O Brasil vem cultivando algumas grandes catástrofes que impedem a evolução do país, e não falamos apenas das grandes crises econômicas, uma das “heranças malditas” do período lulopetista no Planalto. Temos, também, os 60 mil homicídios anuais, números dignos de países em guerra civil – com a diferença de que, no Brasil, não há duas ou mais facções igualmente armadas em conflito, mas uma bandidagem fortemente armada cujo arsenal humilha o das forças de segurança. E temos, ainda, um sistema educacional que prende os estudantes em níveis medíocres de aprendizado.
O Ministério da Educação divulgou, na quinta-feira, as notas do Sistema de Avaliação da Educação Básica (Saeb), que avalia as escolas públicas e particulares do país a cada dois anos.
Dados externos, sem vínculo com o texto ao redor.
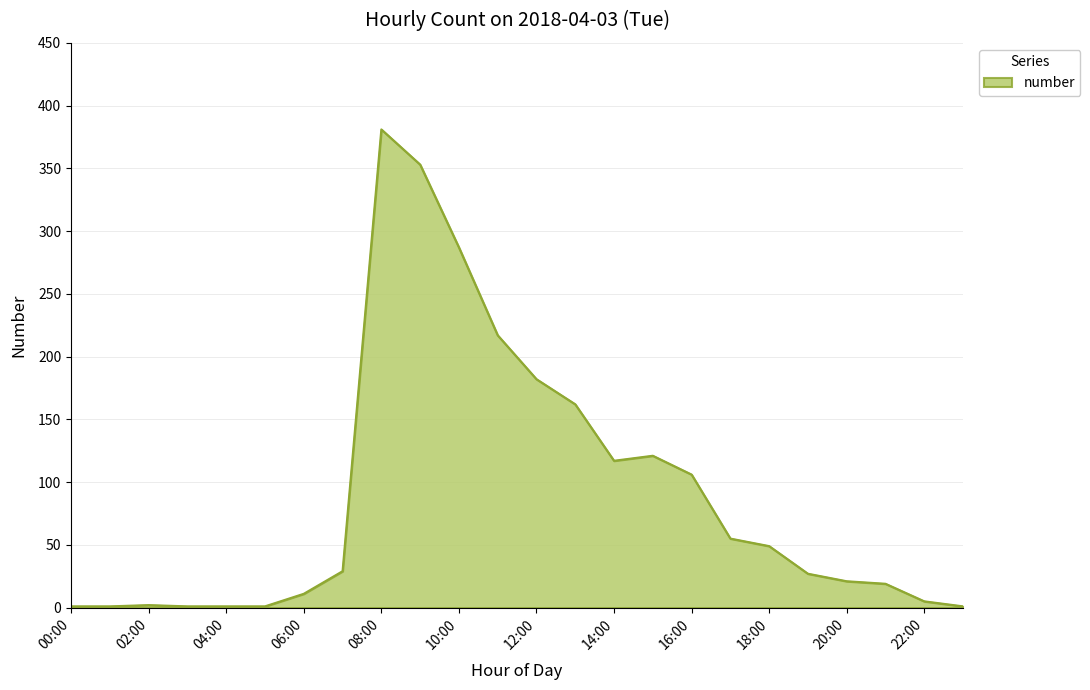

What is the greatest value displayed?

381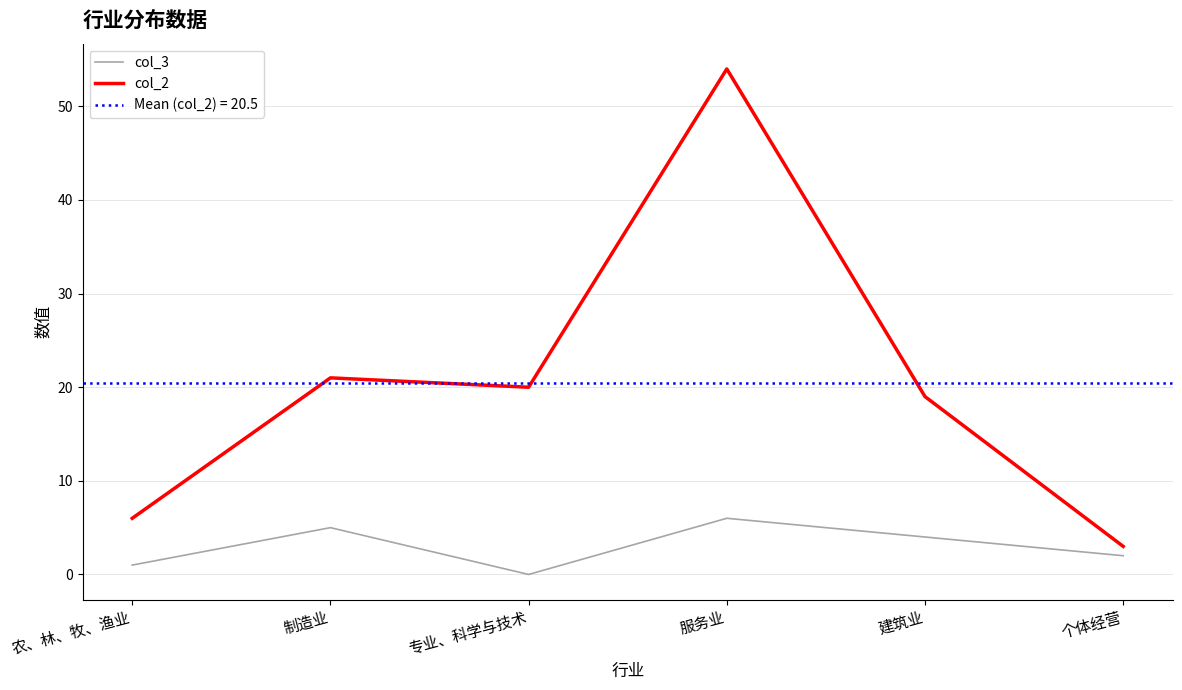

True or false: col_3 has more than 1 interior local peaks.

True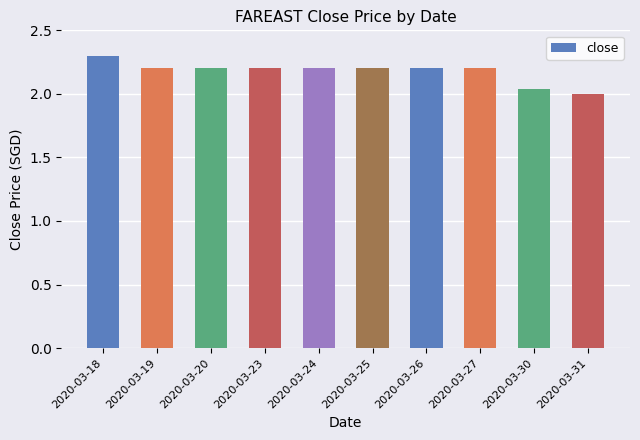

The value at 2020-03-30 is 0.8. True or false?

False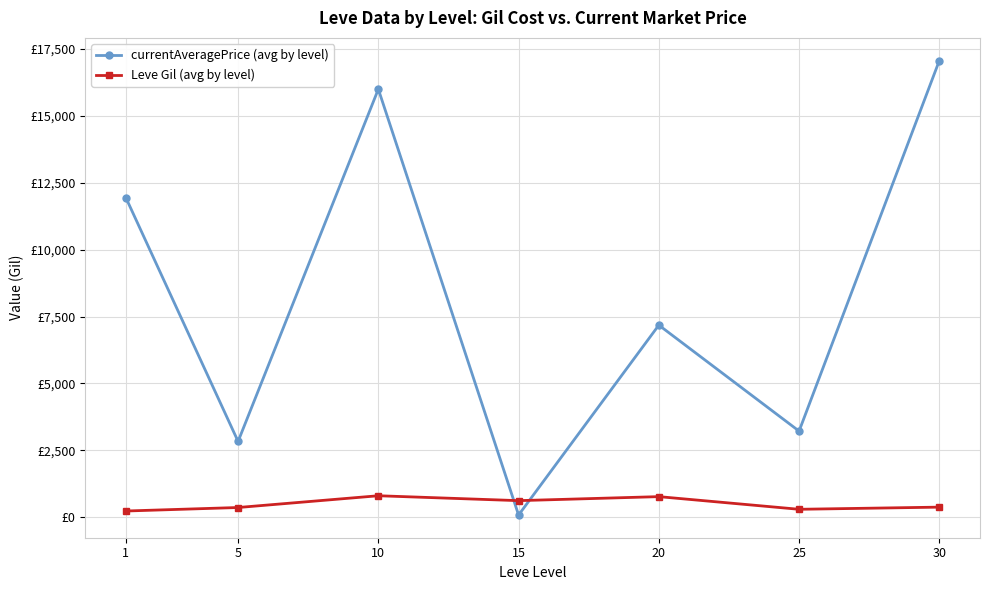

Which series ends up on top after the final intersection of currentAveragePrice (avg by level) and Leve Gil (avg by level)?

currentAveragePrice (avg by level)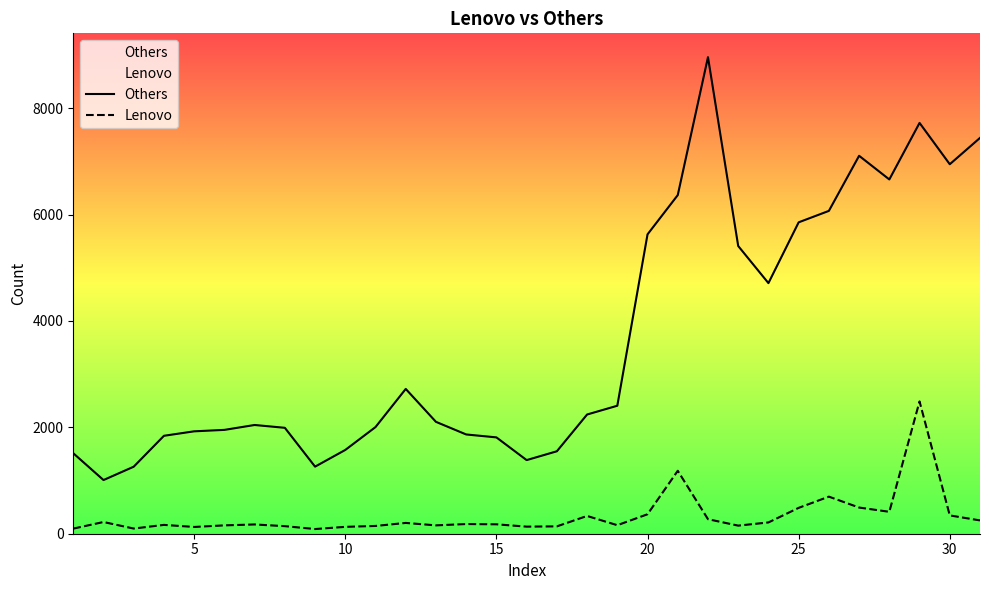

Which series has the widest spread of values?

Others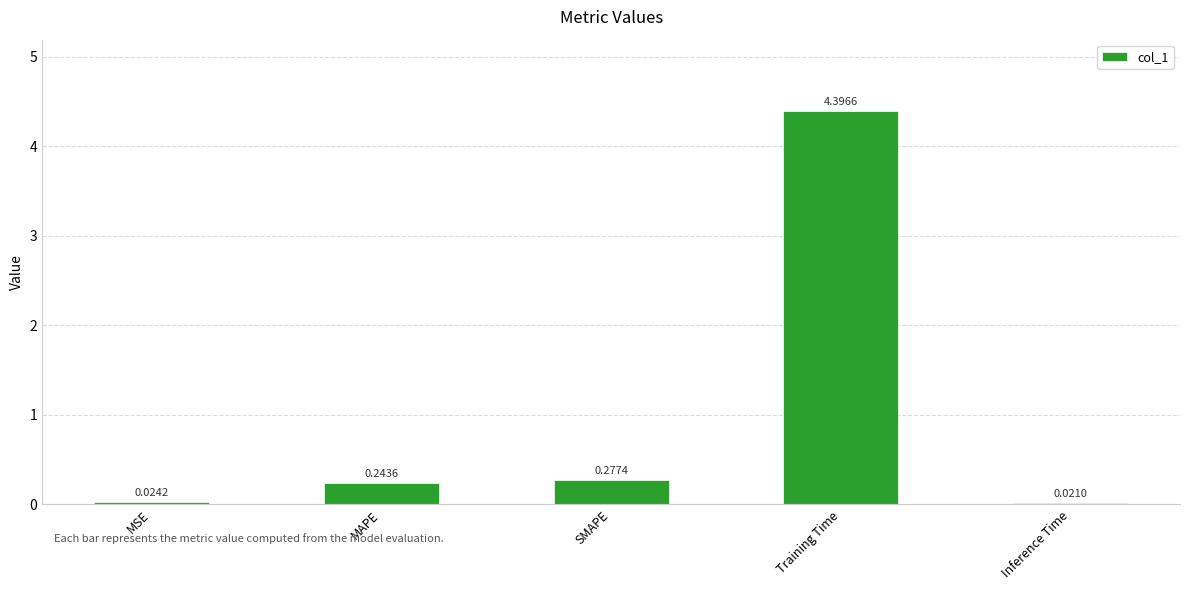

List the labels in order of value, largest first.

Training Time, SMAPE, MAPE, MSE, Inference Time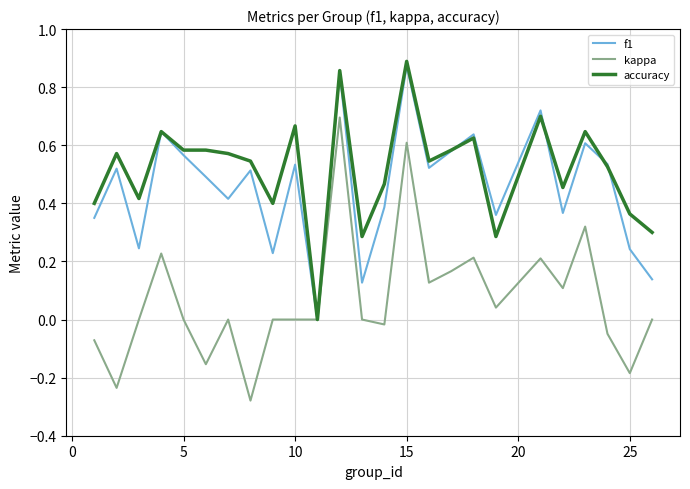

Which series has the largest total across all categories?

accuracy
E o dado estarrecedor dos números relativos a 2017 está no terceiro ano do ensino médio: as notas de Português e Matemática estão nos mesmos níveis de 2005 – ou seja, o país não evoluiu nada em 12 anos.
E essa estagnação ocorre em patamares assustadores: a média nacional de Matemática, de 270 pontos, coloca esses estudantes no nível 2 em uma escala que vai até 10. Quem está nessa condição é incapaz, por exemplo, de “resolver problemas utilizando operações fundamentais com números naturais”, “determinar a probabilidade da ocorrência de um evento simples” (capacidades associadas ao nível 4) ou “resolver problemas envolvendo Teorema de Pitágoras” (nível 6).
Que futuro profissional podemos oferecer a jovens semianalfabetos e que ignoram o básico da matemática?
Em Português o resultado é semelhante: com 268 pontos, a média dos estudantes também fica no nível 2, na escala que vai até 8. Esses estudantes não conseguem “localizar informação explícita em artigos de opinião”, “reconhecer o tema de uma crônica” ou “reconhecer opiniões divergentes sobre o mesmo tema em diferentes textos” (habilidades do nível 3), bem como “diferenciar fato de opinião em contos, artigos e reportagens” (nível 4), “identificar a informação principal em reportagens” (nível 5) ou “inferir efeito de humor e ironia em tirinhas e charges” (nível 7).
Em resumo, quem está saindo do ensino médio até consegue executar operações básicas, mas não irá muito além disso; e é capaz de ler, mas tem enormes dificuldades para entender o que lê. As implicações dessa incapacidade generalizada são inúmeras, e começam pela própria convivência cotidiana, que se vê prejudicada quando as habilidades de compreensão estão deterioradas ao ponto de uma pessoa não conseguir separar fatos de opiniões, ou não entender ironias e outras figuras de linguagem. Além disso, esses jovens têm sua formação humanística ameaçada ao perder o acesso ao que de mais sublime a humanidade produziu na arte, especialmente na literatura.
Cristovam Buarque: Sob os olhos (15 de junho de 2017)
Leia também: Ensino médio, entre a utopia e o pragmatismo (artigo de Fabricio Maoski, publicado em 17 de fevereiro de 2017)
E não se pode, em momento algum, descartar o impacto no futuro profissional desses jovens. Ainda que se alegue que apenas uma parte deles continuará a vida escolar nos bancos de uma faculdade (e esse funil também é outro problema sério, mas que não nos cabe comentar agora), um conhecimento mínimo do idioma e de matemática é requisito básico para se exercer uma série de profissões que não exigem curso superior, mas que são tão ou mais importantes para a sociedade. A não ser que esses jovens busquem por conta própria o que a escola não tem sido capaz de lhes entregar, eles estarão condenados a exercer as tarefas mais simples e pior remuneradas, sem a menor chance de ascender socialmente por meio do trabalho.
As deficiências educacionais dos egressos do ensino médio também colocam uma pressão adicional sobre o ensino superior brasileiro, que se vê obrigado a oferecer um “reforço” para que esses novos universitários dominem o conteúdo de Português e Matemática necessário para poder começar a absorver o currículo do curso. Tempo e recursos humanos já escassos precisam ser direcionados a essa tarefa antes que a universidade possa cumprir o papel que lhe cabe.
A revolução tecnológica está abrindo e ainda abrirá uma infinidade de frentes de emprego, mas que perspectiva de se inserir nesse mundo tem um jovem que não consegue resolver problemas de matemática básica? Diversas profissões “tradicionais” continuarão a existir e a gerar riqueza, mas que sucesso pode ter alguém que não sabe nem sequer compreender um texto de complexidade média, quanto mais redigir um? A tragédia que o Saeb escancara é um pedido de socorro desses jovens e um chamado aos educadores para que reavaliem suas prioridades.